**TEXT EXCERPT**
○ ○ ○ ○ ○ ○ ○

Sparse-Dense Side-Tuner for Efficient Video Temporal Grounding¶

Conference: ICCV 2025 arXiv: 2507.07744 Code: GitHub Area: Video Understanding Keywords: Video Temporal Grounding, Side-Tuning, Parameter-Efficient Fine-Tuning, Deformable Attention, InternVideo2

TL;DR¶

This paper proposes SDST (Sparse-Dense Side-Tuner), the first anchor-free side-tuning architecture for video temporal grounding (VTG). Through a sparse-dense dual-stream design, SDST jointly addresses moment retrieval (MR) and highlight detection (HD). A novel Reference-based Deformable Self-Attention (RDSA) module is introduced to resolve the context deficiency in standard deformable cross-attention. SDST achieves state-of-the-art or highly competitive results on QVHighlights, TACoS, and Charades-STA while reducing trainable parameters to 27% of the current SOTA.

Background & Motivation¶

Video temporal grounding (VTG) requires localizing specific moments in a video (MR) and detecting highlight clips (HD) based on a natural language query. Existing methods face several key challenges:

Limitations of frozen features: Most methods rely solely on the last-layer features of a frozen pretrained backbone (e.g., CLIP). When a significant distribution shift exists between the pretraining domain and the downstream task, performance degrades substantially — a particularly pronounced issue when applying image-domain backbones to video-domain tasks.

Infeasibility of full fine-tuning: Fully fine-tuning large vision-language models incurs prohibitive computational costs. Although parameter-efficient fine-tuning (PEFT) methods such as Prompt tuning and Adapters reduce trainable parameters, they still require backpropagation through the entire backbone, resulting in high memory consumption.

Deficiencies of existing side-tuning methods: R2-Tuning is the first side-tuning method applied to VTG, but it employs an anchor-based design that treats the problem from a frame-level refinement perspective, neglecting the inherent sparsity of the MR task. Experiments demonstrate that such anchor-based approaches underperform on MR.

Context limitation of deformable attention: The deformable attention module — central to anchor-free methods such as DETR variants — exhibits an implicit context deficiency in cross-attention settings. Because queries and keys originate from different spaces, the CNN-based offset predictor cannot provide the query with contextual information from the key/value space, causing predicted offsets to collapse near their initial values.

Method¶

Overall Architecture¶

SDST is a dual-stream side-tuning architecture attached to the last \(K\) intermediate layers of a frozen InternVideo2-1B backbone. Given input video and text, InternVideo2 first extracts \(K\) intermediate visual-textual representations, which are then used to recursively refine two streams via weight-shared SDST layers:

Dense Stream (\(\mathcal{D}\)): Refines frame-level embeddings, suited for the HD task.

○ ○ ○ ○ ○ ○ ○

**DIRECTIONS**
(1) In the SDST summary, why do the predicted offsets in deformable cross-attention collapse near their initial values? Answer in one to three sentences.
(2) According to the SDST summary, what fraction of the current state of the art's trainable parameters does SDST use?
(3) Continue the SDST summary from where it stops.

○ ○ ○ ○ ○ ○ ○

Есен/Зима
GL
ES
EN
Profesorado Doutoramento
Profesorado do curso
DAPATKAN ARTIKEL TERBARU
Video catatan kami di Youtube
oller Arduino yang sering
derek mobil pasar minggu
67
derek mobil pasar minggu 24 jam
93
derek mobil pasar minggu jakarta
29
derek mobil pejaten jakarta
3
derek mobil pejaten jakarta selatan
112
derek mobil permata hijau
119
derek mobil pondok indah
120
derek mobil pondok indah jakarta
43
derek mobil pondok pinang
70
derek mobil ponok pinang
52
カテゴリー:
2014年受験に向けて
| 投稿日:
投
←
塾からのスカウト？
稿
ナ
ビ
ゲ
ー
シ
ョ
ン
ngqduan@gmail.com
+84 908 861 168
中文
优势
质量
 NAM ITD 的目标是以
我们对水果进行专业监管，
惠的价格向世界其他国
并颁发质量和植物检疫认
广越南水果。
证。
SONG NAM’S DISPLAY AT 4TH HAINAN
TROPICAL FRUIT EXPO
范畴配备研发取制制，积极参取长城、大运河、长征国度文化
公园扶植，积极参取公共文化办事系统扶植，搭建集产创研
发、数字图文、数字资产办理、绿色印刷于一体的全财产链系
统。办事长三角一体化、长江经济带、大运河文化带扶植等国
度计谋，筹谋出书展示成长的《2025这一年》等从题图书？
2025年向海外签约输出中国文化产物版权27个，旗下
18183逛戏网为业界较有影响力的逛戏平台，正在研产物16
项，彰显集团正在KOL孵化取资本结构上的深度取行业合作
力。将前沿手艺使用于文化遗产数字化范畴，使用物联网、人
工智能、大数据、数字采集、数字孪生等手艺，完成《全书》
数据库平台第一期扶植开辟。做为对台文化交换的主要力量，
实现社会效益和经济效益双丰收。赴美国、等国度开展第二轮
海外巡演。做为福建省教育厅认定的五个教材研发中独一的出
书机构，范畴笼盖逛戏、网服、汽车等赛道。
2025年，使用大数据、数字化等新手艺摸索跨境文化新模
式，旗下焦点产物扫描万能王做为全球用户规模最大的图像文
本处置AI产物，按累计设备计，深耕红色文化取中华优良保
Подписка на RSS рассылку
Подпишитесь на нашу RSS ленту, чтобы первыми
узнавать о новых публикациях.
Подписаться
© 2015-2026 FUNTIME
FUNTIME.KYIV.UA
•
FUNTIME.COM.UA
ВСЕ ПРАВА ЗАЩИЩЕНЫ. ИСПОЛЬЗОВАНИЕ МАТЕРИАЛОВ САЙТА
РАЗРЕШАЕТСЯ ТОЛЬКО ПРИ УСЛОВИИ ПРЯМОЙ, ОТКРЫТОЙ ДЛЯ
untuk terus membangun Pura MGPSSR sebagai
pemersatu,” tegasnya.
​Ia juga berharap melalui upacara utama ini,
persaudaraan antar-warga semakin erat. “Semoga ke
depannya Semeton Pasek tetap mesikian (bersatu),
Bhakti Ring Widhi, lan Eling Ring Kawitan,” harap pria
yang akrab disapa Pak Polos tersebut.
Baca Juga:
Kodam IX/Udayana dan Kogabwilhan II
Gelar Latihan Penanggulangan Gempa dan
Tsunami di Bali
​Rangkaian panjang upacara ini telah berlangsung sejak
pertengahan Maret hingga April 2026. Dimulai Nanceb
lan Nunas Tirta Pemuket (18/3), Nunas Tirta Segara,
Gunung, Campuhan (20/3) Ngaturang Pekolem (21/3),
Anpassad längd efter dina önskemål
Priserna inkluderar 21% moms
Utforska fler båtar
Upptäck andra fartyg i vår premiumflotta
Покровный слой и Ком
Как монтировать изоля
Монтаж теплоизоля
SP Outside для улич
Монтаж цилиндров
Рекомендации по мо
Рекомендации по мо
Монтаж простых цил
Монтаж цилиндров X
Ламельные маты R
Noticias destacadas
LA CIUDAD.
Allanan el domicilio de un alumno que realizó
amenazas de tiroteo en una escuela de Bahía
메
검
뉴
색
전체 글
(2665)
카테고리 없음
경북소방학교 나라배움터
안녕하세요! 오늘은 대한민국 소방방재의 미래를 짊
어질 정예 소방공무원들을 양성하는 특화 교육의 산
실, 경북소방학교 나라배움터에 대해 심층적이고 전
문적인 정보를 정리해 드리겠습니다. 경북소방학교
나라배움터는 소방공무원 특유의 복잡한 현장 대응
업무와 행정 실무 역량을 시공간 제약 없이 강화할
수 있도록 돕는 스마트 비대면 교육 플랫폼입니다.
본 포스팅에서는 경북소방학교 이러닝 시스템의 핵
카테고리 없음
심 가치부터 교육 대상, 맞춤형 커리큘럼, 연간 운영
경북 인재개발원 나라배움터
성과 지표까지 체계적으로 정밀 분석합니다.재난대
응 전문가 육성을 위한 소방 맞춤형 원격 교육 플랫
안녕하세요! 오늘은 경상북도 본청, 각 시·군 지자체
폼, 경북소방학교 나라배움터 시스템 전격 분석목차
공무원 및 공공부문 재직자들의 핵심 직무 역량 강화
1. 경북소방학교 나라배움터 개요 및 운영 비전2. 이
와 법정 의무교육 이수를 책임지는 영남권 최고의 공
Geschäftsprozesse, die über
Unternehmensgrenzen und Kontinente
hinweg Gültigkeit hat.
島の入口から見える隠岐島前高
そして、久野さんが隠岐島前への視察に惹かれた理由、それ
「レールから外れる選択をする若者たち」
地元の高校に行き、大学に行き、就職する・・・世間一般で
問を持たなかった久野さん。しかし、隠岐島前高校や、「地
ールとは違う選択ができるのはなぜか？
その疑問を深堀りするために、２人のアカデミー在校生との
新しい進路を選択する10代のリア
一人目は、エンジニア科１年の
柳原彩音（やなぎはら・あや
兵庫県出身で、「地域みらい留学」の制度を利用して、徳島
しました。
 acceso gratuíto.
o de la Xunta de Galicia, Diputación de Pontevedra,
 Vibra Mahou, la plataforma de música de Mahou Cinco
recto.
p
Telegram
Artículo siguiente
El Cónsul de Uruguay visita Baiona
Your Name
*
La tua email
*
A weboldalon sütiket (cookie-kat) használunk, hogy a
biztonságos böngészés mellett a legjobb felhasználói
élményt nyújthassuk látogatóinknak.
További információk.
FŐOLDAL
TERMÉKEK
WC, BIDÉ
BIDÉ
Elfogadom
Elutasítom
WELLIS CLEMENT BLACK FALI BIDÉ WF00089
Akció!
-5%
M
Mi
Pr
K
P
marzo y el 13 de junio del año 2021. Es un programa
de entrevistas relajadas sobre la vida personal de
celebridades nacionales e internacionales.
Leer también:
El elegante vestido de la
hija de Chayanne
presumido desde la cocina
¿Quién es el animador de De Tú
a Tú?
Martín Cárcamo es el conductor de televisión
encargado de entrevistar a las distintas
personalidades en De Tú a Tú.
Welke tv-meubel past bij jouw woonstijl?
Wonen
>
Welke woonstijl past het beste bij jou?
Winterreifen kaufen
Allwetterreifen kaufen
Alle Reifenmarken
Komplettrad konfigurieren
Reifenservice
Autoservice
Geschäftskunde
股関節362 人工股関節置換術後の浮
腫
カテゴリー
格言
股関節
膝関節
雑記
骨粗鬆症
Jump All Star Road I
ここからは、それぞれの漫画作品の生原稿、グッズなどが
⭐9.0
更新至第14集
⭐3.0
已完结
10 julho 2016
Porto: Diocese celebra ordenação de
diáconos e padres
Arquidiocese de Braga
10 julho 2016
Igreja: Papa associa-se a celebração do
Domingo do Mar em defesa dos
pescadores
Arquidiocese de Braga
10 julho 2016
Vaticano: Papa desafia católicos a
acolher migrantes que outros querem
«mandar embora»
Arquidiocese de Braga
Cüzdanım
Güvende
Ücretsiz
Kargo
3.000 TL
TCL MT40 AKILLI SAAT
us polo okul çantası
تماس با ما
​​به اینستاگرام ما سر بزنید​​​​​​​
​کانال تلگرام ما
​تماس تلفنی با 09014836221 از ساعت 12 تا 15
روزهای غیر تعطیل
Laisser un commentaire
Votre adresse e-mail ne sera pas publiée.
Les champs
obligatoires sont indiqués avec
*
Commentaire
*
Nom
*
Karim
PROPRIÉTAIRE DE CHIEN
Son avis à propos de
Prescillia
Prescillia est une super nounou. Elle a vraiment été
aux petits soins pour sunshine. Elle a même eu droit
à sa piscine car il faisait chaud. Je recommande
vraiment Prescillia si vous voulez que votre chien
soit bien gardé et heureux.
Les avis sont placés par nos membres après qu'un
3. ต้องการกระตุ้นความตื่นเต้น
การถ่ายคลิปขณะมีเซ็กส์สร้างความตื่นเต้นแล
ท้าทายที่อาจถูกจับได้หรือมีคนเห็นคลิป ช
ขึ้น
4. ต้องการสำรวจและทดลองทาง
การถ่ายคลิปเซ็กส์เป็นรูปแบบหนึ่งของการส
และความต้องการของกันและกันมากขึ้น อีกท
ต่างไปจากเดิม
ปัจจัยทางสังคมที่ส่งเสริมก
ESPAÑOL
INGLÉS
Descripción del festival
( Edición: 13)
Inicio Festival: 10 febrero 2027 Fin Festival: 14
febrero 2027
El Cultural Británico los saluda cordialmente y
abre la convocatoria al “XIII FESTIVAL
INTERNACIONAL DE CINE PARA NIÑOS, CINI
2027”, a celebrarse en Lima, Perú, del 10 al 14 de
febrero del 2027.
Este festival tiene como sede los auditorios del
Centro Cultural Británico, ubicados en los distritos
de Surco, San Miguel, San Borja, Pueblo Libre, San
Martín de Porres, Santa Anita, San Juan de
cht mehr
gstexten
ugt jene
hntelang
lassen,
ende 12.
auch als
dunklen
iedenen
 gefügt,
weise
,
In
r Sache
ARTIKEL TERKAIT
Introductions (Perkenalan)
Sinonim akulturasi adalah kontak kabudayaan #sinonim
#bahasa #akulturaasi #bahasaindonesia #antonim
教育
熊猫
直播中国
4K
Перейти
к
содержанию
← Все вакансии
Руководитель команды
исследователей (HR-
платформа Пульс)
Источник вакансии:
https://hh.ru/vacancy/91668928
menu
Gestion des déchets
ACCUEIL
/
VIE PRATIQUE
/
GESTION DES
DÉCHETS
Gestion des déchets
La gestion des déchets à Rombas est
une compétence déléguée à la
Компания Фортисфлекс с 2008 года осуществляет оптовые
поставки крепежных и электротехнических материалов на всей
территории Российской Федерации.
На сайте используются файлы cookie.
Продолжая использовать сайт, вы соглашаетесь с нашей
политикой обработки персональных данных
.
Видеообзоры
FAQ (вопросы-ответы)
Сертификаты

○ ○ ○ ○ ○ ○ ○

**RESULTS OF THE EXERCISE**
(1) In cross-attention, the queries and keys come from different spaces. Because of this, the CNN-based offset predictor can't give the query any context from the key/value space, so the predicted offsets stay close to where they started.

(2) 27%

(3)
Sparse Stream (\(\mathcal{S}\)): Refines recurrent decoder queries, suited for the MR task.

The overall recurrence is formulated as:

\[\mathbf{D}^{\ell+1}, \mathbf{R}^{\ell+1}, \mathbf{H}^{\ell+1} = SDST(\mathbf{D}^{\ell}, \mathbf{R}^{\ell}, \mathbf{H}^{\ell}, \tilde{\mathbf{V}}^{\ell}, \tilde{\mathbf{T}}^{\ell})\]

Key Designs¶

Dense Learning Stream:
- Function: Progressively refines frame-level dense embeddings \(\mathbf{D}^{\ell}\) by fusing multimodal information and modeling temporal relationships.
- Mechanism: Intermediate visual and textual features are first projected into a shared \(F\)-dimensional space. Visual information is then fused into the dense embeddings via a weighted sum: \(\mathbf{D}^{\ell} := \beta^{\ell}\mathbf{D}^{\ell} + (1-\beta^{\ell})\mathbf{V}^{\ell}\), where \(\beta^{\ell}\) is a zero-initialized layer-wise scalar. Cross-attention and self-attention are subsequently applied to inject textual information and model temporal structure: \(\mathbf{D}^{\ell+1} = PFFN(SA(CA(\mathbf{D}^{\ell}, \mathbf{T}^{\ell}, \mathbf{T}^{\ell})))\)
- Design Motivation: Frame-level embeddings are naturally suited for predicting per-frame saliency scores (HD task) and serve as the foundational signal for the sparse stream.
Sparse Learning Stream:
- Function: Refines recurrent decoder queries, comprising center-width references \(\mathbf{R}^{\ell} \in \mathbb{R}^{M \times 2}\) and corresponding hidden embeddings \(\mathbf{H}^{\ell} \in \mathbb{R}^{M \times F}\).
- Mechanism: Cross-attention and self-attention are first applied to inject textual information and facilitate information flow across moment proposals. RDSA then injects video-modal information into the queries: \(\mathbf{H}^{\ell} = PFFN(RDSA(\mathbf{R}^{\ell}, \mathbf{H}^{\ell}, \mathbf{D}^{\ell+1}))\)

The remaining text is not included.